Task item: Please output the records below word for word and omit the pictures.

[[ Records to process open ]]

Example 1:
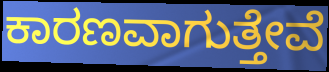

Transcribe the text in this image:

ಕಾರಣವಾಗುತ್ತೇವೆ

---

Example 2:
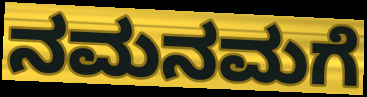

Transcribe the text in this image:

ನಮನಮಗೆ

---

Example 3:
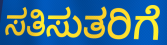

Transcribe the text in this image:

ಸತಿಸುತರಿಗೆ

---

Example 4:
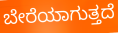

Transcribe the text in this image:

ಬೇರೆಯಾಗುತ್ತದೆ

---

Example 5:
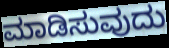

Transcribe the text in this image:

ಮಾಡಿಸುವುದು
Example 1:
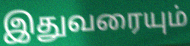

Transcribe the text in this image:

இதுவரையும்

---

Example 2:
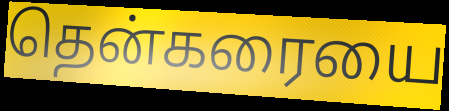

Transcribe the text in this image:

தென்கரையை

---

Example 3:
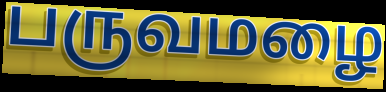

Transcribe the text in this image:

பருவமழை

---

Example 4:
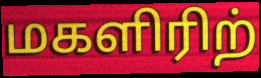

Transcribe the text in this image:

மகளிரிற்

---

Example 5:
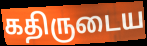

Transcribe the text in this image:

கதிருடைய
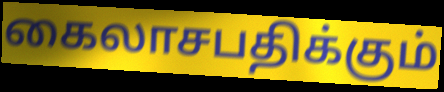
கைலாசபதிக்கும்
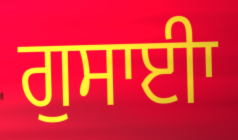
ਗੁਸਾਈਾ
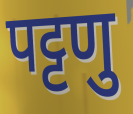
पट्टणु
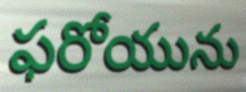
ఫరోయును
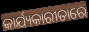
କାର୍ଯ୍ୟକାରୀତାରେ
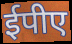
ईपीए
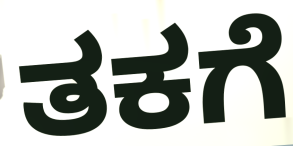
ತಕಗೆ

[[ Records to process closed ]]

Task result:
Example 1:

Transcribe the text in this image:

ಕಾರಣವಾಗುತ್ತೇವೆ

---

Example 2:

Transcribe the text in this image:

ನಮನಮಗೆ

---

Example 3:

Transcribe the text in this image:

ಸತಿಸುತರಿಗೆ

---

Example 4:

Transcribe the text in this image:

ಬೇರೆಯಾಗುತ್ತದೆ

---

Example 5:

Transcribe the text in this image:

ಮಾಡಿಸುವುದು
Example 1:

Transcribe the text in this image:

இதுவரையும்

---

Example 2:

Transcribe the text in this image:

தென்கரையை

---

Example 3:

Transcribe the text in this image:

பருவமழை

---

Example 4:

Transcribe the text in this image:

மகளிரிற்

---

Example 5:

Transcribe the text in this image:

கதிருடைய
கைலாசபதிக்கும்
ਗੁਸਾਈਾ
पट्टणु
ఫరోయును
କାର୍ଯ୍ୟକାରୀତାରେ
ईपीए
ತಕಗೆ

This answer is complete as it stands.